Saved data entries:
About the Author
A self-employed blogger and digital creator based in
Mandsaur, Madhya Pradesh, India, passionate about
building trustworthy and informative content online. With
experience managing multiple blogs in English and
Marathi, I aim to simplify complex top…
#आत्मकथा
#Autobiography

* * *

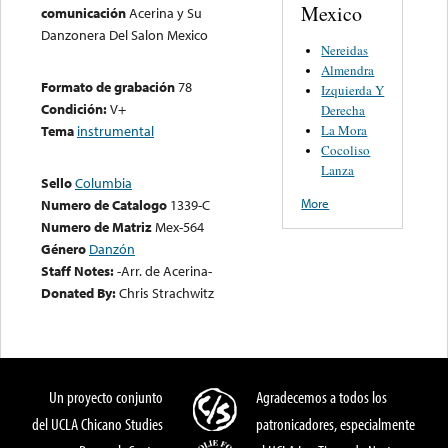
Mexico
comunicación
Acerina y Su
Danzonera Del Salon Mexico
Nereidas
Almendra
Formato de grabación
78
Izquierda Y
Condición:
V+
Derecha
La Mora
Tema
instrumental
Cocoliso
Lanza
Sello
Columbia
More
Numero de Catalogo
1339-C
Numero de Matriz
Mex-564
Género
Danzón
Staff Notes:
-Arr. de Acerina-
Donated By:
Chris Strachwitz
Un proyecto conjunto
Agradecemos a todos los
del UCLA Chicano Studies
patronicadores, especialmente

--

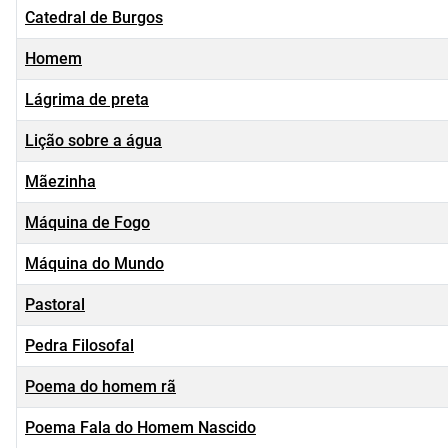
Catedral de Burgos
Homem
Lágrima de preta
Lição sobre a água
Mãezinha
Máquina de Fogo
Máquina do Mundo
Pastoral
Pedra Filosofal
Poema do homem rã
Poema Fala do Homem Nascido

[Problem]:
Check every line above for the string "Numero" and copy those that have it.

[Solved problem]:
Numero de Catalogo
Numero de Matriz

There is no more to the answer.